Scan the data for "días" and copy the lines it appears in.

▶ DATASET CONTENT
*****

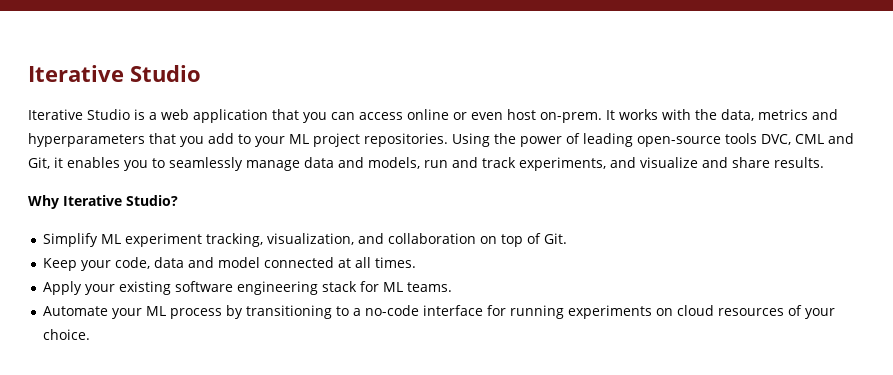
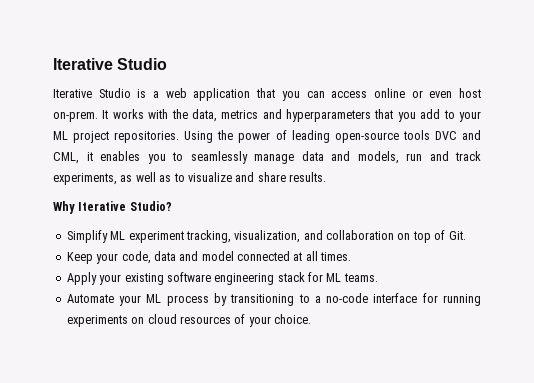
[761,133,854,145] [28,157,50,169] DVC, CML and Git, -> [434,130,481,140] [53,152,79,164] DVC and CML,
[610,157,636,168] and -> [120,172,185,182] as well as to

*****

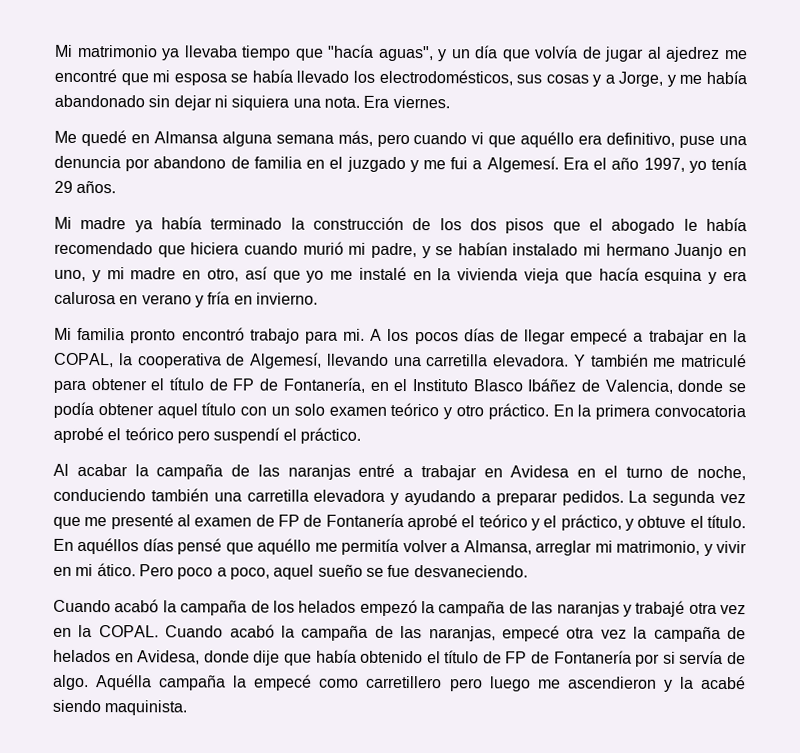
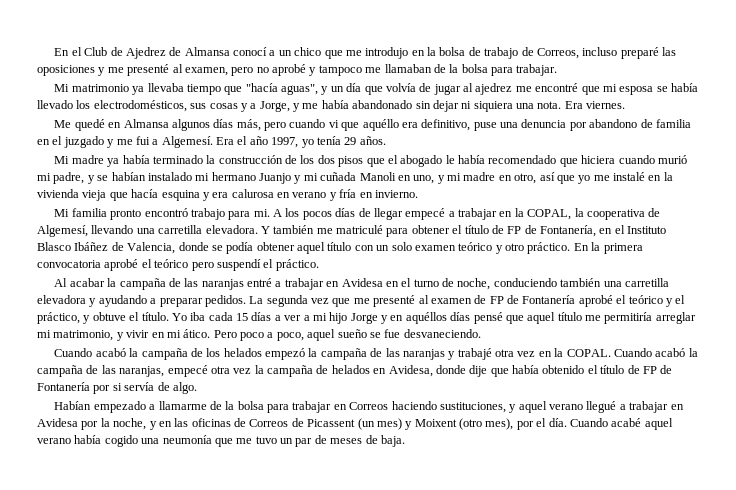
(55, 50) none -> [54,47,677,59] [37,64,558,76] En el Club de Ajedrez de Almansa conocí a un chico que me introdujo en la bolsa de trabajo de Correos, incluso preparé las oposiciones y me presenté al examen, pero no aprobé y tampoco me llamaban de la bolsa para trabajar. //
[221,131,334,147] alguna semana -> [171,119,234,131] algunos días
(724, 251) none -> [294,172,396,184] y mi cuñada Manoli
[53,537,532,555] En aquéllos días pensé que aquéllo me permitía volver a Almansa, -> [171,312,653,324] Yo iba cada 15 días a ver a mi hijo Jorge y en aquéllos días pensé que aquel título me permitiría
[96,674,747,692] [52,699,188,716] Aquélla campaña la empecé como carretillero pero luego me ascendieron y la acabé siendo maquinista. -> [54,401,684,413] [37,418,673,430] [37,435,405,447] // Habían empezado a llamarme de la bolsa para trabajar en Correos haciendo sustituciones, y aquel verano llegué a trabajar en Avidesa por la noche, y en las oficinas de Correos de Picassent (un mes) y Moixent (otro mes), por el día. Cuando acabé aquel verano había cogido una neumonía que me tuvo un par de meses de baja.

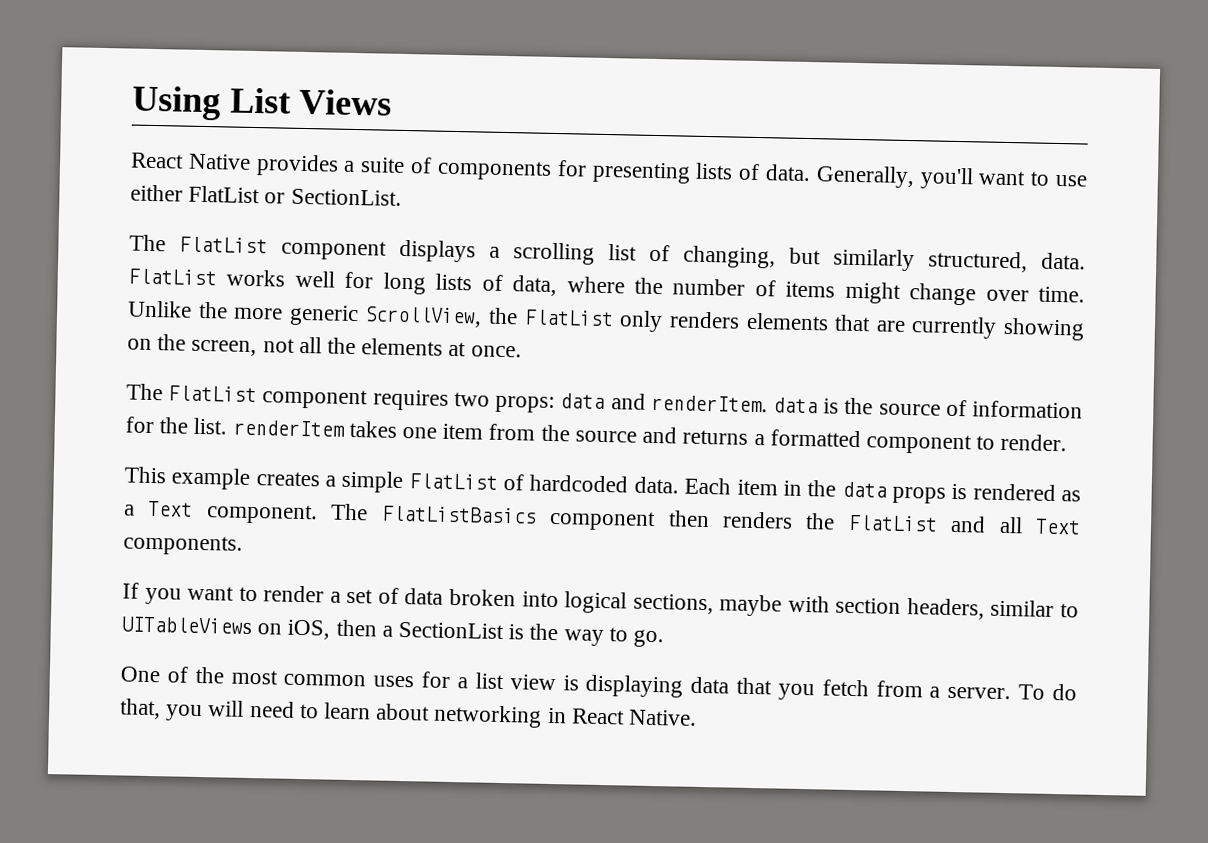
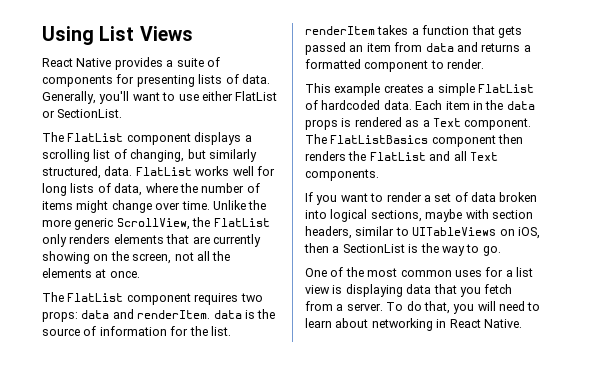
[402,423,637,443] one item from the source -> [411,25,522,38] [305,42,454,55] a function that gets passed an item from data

*****

▶ RESULT FOR THIS EXERCISE
[221,131,334,147] alguna semana -> [171,119,234,131] algunos días
[53,537,532,555] En aquéllos días pensé que aquéllo me permitía volver a Almansa, -> [171,312,653,324] Yo iba cada 15 días a ver a mi hijo Jorge y en aquéllos días pensé que aquel título me permitiría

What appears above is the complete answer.